-------- Exercise data --------
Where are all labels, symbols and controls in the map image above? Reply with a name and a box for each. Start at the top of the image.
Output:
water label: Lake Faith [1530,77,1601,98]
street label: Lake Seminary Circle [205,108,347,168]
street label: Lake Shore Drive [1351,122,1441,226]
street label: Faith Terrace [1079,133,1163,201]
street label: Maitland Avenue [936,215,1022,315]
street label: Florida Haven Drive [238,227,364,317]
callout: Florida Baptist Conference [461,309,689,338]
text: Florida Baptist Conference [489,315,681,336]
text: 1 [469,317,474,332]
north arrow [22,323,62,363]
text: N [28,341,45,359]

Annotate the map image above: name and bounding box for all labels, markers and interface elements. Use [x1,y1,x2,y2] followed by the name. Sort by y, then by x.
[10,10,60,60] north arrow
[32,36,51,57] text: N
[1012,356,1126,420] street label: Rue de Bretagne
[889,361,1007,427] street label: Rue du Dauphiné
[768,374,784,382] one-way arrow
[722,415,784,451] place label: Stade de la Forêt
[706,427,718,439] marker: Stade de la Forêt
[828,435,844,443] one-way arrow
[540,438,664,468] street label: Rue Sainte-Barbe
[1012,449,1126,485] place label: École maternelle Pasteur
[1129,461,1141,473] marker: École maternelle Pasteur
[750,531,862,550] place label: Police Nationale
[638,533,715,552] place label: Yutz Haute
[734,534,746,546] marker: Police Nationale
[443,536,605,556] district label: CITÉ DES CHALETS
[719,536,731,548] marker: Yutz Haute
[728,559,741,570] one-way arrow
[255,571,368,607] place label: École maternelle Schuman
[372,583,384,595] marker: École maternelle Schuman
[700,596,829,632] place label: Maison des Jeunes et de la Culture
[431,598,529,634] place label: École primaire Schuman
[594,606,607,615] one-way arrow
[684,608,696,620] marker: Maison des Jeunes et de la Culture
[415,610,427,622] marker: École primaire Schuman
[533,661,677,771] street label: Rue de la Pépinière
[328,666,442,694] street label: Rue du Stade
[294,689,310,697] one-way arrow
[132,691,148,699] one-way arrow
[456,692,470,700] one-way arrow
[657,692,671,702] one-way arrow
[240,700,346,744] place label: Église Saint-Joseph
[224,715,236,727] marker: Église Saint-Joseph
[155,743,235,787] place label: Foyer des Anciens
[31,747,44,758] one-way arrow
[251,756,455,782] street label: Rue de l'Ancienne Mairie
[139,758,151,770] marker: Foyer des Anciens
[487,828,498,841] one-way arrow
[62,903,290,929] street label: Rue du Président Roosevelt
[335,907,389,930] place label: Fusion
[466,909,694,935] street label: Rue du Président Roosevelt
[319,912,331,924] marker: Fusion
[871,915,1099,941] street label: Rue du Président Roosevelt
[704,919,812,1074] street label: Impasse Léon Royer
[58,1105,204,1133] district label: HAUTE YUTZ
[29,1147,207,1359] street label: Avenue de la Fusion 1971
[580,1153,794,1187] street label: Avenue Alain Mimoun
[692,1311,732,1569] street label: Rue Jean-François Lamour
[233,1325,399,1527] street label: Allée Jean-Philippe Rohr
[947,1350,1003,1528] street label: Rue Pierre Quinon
--------
• Exercise instructions
In the entries above, identify each line that includes the string "Conference", then copy it.

• Answer box
callout: Florida Baptist Conference [461,309,689,338]
text: Florida Baptist Conference [489,315,681,336]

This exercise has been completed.